Page text:
- Opening Delimiter -
Realtime
This section defines system interfaces to support the source portability of applications with realtime requirements. The definition of realtime used in defining the scope of XSI provisions is:
- Realtime in operating systems: the ability of the operating system to provide a required level of service in a bounded response time.
The key elements of defining the scope are:
- defining a sufficient set of functionality to cover a significant part of the realtime application program domain, and
- defining sufficient performance constraints and performance-related functions to allow a realtime application to achieve deterministic response from the system.
Specifically within the scope, it is required to define interfaces that do not preclude high-performance implementations on traditional uniprocessor realtime systems.
Wherever possible, the requirements of other application environments are included in this interface definition. It is beyond the scope of these interfaces to support networking or multiprocessor functionality.
The specific functional areas included in this section and their scope include:
- Semaphores: A minimum synchronisation primitive to serve as a basis for more complex synchronisation mechanisms to be defined by the application program.
- Process memory locking: A performance improvement facility to bind application programs into the high-performance random access memory of a computer system. This avoids potential latencies introduced by the operating system in storing parts of a program that were not recently referenced on secondary memory devices.
- Memory mapped files and shared memory objects: A performance improvement facility to allow for programs to access files as part of the address space and for separate application programs to have portions of their address space commonly accessible.
- Priority scheduling: A performance and determinism improvement facility to allow applications to determine the order in which threads that are ready to run are granted access to processor resources.
- Realtime signal extension: A determinism improvement facility that augments the BASE signals mechanism to enable asynchronous signal notifications to an application to be queued without impacting compatibility with the existing signals interface.
- Timers: A functionality and determinism improvement facility to increase the resolution and capabilities of the time-base interface.
- POSIX Interprocess communication: A functionality enhancement to add a high-performance, deterministic interprocess communication facility for local communication. Network transparency is beyond the scope of this interface.
- Synchronised input and output: A determinism and robustness improvement mechanism to enhance the data input and output mechanisms, so that an application can insure that the data being manipulated is physically present on secondary mass storage devices.
- Asynchronous input and output: A functionality enhancement to allow an application process to queue data input and output commands with asynchronous notification of completion. This facility includes in its scope the requirements of supercomputer applications.
All the interfaces defined in the Realtime Feature Group will be portable, although some of the numeric parameters used by an implementation may have hardware dependencies.
Signal Generation and Delivery
Some signal-generating functions, such as high-resolution timer expiration, asynchronous I/O completion, interprocess message arrival, and the sigqueue() function, support the specification of an application-defined value, either explicitly as a parameter to the function or in a sigevent structure parameter. The sigevent structure is defined in <signal.h> and contains at least the following members:
Member Type Member Name Description int sigev_notify Notification type int sigev_signo Signal number union sigval sigev_value Signal value void(*)(unsigned sigval) sigev_notify_function Notification (pthread_attr_t*) sigev_notify_attributes Notification attributes The sigev_notify member specifies the notification mechanism to use when an asynchronous event occurs. This document defines the following values for the sigev_notify member:
- SIGEV_NONE
- No asynchronous notification will be delivered when the event of interest occurs.
- Closing Delimiter -
Required work:
Answer these questions using the realtime section above:
(a) Which two kinds of functionality does it place beyond the scope of these interfaces?
(b) In which header is the sigevent structure defined?
(c) What happens when sigev_notify is set to SIGEV_NONE?

Data shown:
- Opening Delimiter -
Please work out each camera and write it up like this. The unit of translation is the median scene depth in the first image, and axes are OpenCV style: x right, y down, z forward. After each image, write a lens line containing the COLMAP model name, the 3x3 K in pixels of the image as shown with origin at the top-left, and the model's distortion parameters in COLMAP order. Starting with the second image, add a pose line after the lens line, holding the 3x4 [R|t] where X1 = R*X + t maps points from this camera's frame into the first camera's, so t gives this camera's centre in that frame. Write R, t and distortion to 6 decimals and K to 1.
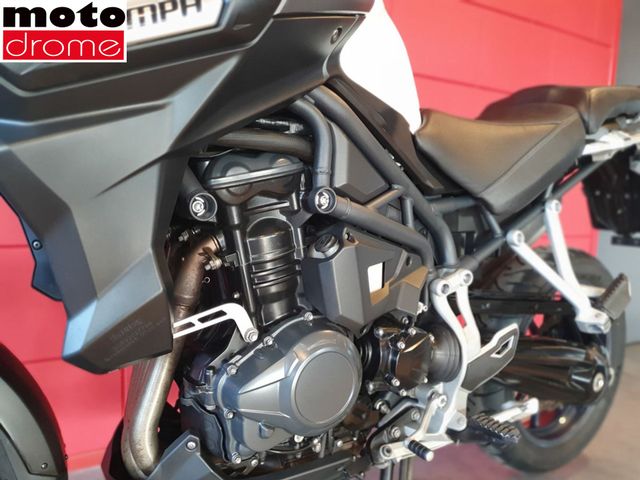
lens RADIAL K [[490.4, 0, 320.5], [0, 490.4, 258.8], [0, 0, 1]] dist [0.078382, -0.101537]
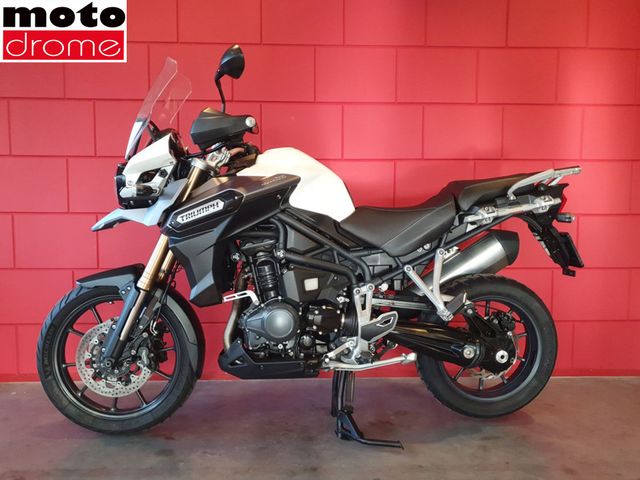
lens RADIAL K [[498.2, 0, 320.0], [0, 498.2, 240.0], [0, 0, 1]] dist [0.081641, -0.111451]
pose [[0.883641, -0.007530, -0.468105, 1.293518], [-0.032027, 0.996556, -0.076488, 0.008080], [0.467069, 0.082580, 0.880356, -1.151150]]
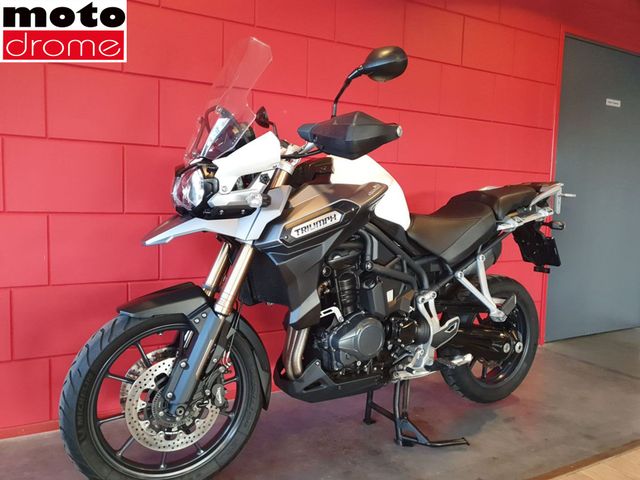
lens RADIAL K [[498.2, 0, 320.0], [0, 498.2, 240.0], [0, 0, 1]] dist [0.081641, -0.111451]
pose [[0.999387, -0.009081, -0.033801, -0.139054], [0.007395, 0.998738, -0.049670, -0.111862], [0.034210, 0.049390, 0.998194, -1.400736]]
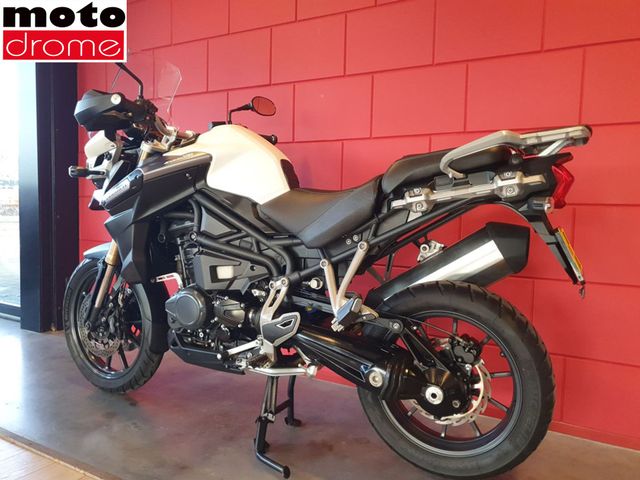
- Closing Delimiter -
Completed exercise:
(a) Networking and multiprocessor functionality.
(b) <signal.h>
(c) No asynchronous notification is delivered when the event of interest occurs.